Désespérer Billancourt

L’expression est tombée en désuétude, mais il faut reconnaître que le spectacle donné par les partis de gauche qui n’arrivent pas à se mettre d’accord sur le nom d’un Premier ministre est désolant. Alors que tout le monde sait bien que ce choix est purement symbolique et que le gouvernement qui pourrait en résulter aurait toutes les chances de ne pas pouvoir prendre de décisions véritablement progressistes sans encourir immédiatement la censure des macronistes avec le soutien actif du RN et ce qu’il reste des Républicains. Au nouveau Front populaire, seuls les écologistes et les communistes semblent décidés sincèrement à parvenir à un accord en soutenant toute candidature qui obtiendrait l’aval des Insoumis et des socialistes.

Tant que les discussions restaient confidentielles, un compromis était possible à tout moment. Le fait de porter les candidatures dans un débat public a pour effet de radicaliser les positions et de pousser à faire arbitrer les débats par l’opinion en renforçant les antagonismes au détriment d’un consensus éventuel.

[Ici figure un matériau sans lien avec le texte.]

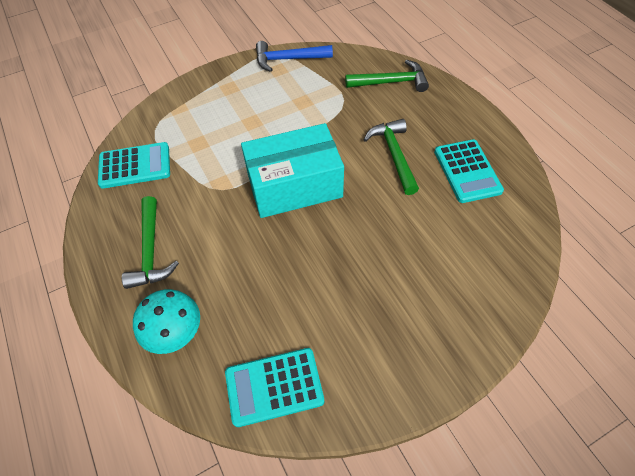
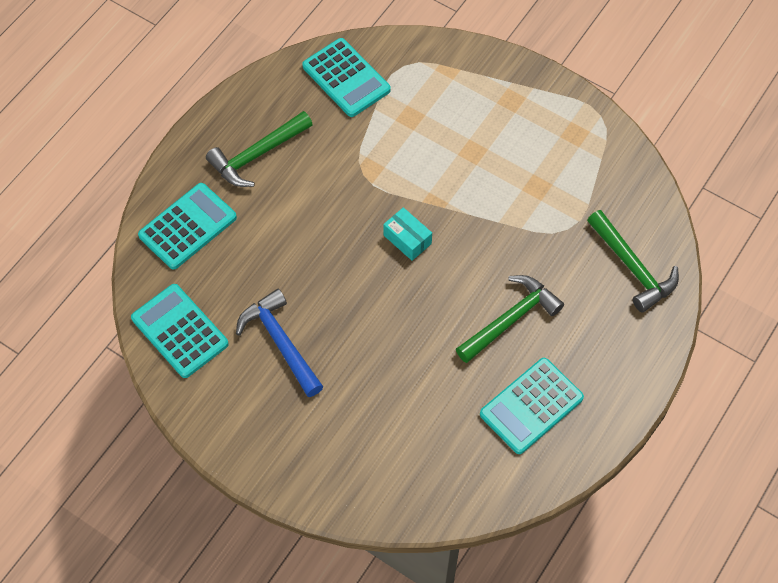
camera: 60 degrees right, 5 degrees up
turquoise mushroom [133,289,200,354] -> turquoise calculator [138,183,237,270]
turquoise box [241,123,344,218] -> turquoise box [383,207,432,261], size x0.40
blue hammer [256,41,333,72] -> blue hammer moved to [236,289,323,397]

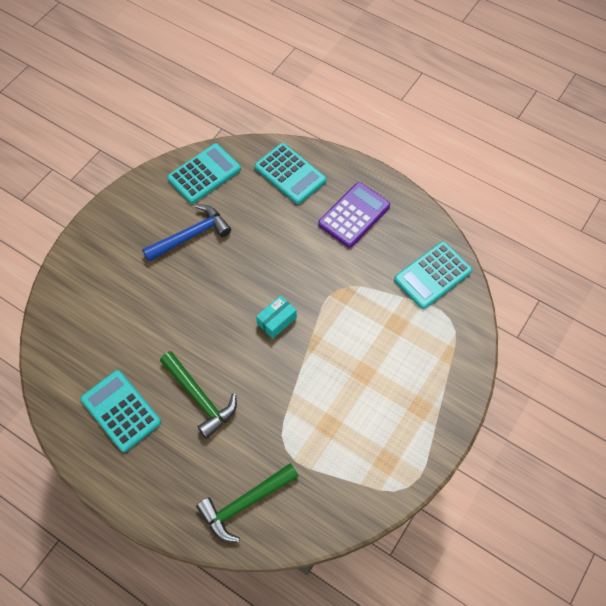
camera: 90 degrees right, 0 degrees up
green hammer [206,111,313,187] -> purple calculator [318,182,390,247]

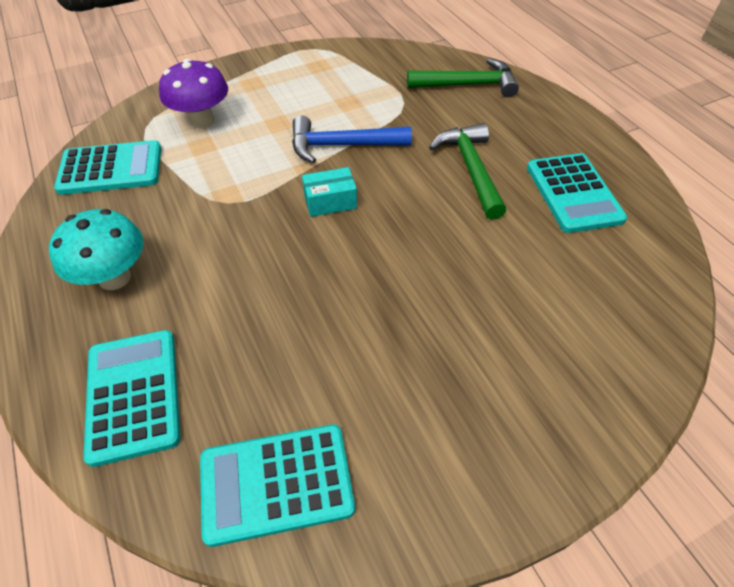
camera: 150 degrees left, 10 degrees down
blue hammer [142,204,231,262] -> blue hammer moved to [292,115,412,163]
purple calculator [318,182,390,247] -> turquoise mushroom [49,209,144,290]
none -> purple mushroom [159,59,228,129]

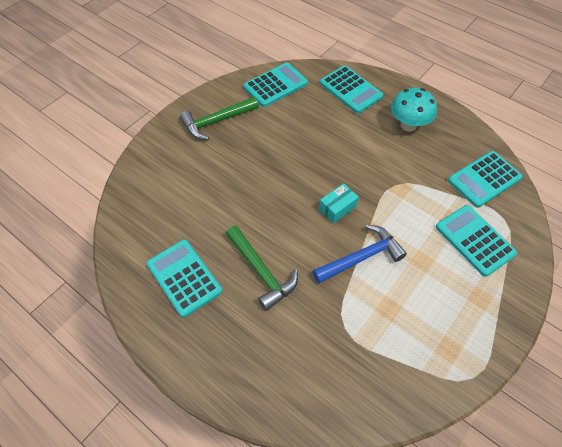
camera: 155 degrees right, 5 degrees up
purple mushroom [159,59,228,129] -> turquoise calculator [436,205,517,277]
green hammer [407,58,519,97] -> green hammer moved to [180,97,259,140]

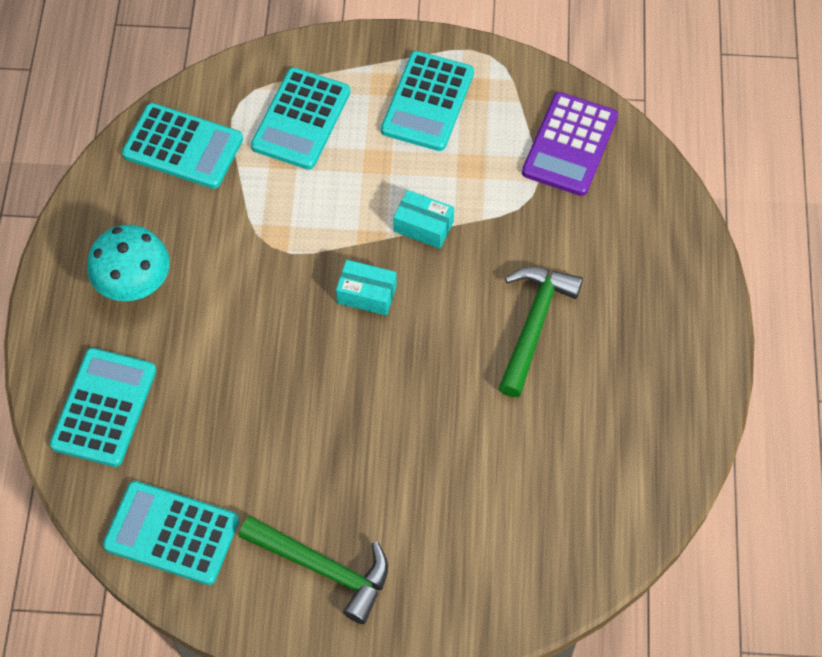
camera: 125 degrees left, 5 degrees up
turquoise calculator [147,240,222,318] -> turquoise calculator moved to [381,51,474,151]
blue hammer [313,225,407,284] -> turquoise box [393,190,454,249]
none -> purple calculator [522,92,618,196]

C’est d’autant plus dommage que la victoire surprise du 2e tour des législatives était de nature à embarrasser grandement le Président, qui semblait ne plus savoir à quel saint se vouer en refusant puis en acceptant la démission du gouvernement et du Premier ministre, tout en les confortant dans leur rôle exécutif, en attendant Godot ou des jours meilleurs, sans les empêcher de cumuler avec un mandat de député pour ceux qui ont été élus. Emmanuel Macron, par sa stratégie désastreuse, laisse un champ de ruines, dont la nation tout entière pourrait pâtir alors que le monde entier a les yeux braqués sur les Jeux olympiques. Visiblement, le président joue la montre en exploitant les zones d’ombre de la Constitution, faite sur mesure pour soutenir un chef de l’état et sa majorité, ou une majorité d’opposition.

Il peut ainsi faire languir les Français, en nommant à tour de rôle des ministres et en satisfaisant ainsi des factions diverses, comme il a déjà débauché individuellement des personnalités venant de divers horizons. Au fond, je crois qu’il s’en moque, du moment qu’il peut continuer à exercer le pouvoir, notamment en matière de politique étrangère, celle qui lui permet de se faire mousser, malgré l’évidence que la France ne peut pas concurrencer les plus grandes puissances et que son influence est à la hauteur de son poids économique, celle d’une moyenne puissance, en léger recul. Il espère tenir comme ça jusqu’au 10 juin 2025, date à laquelle une nouvelle dissolution est possible. Mais il ne pourra pas dissoudre le peuple, dont le mécontentement risque de grandir et favoriser plus encore le Rassemblement national, au point de rendre inéluctable une alternance catastrophique.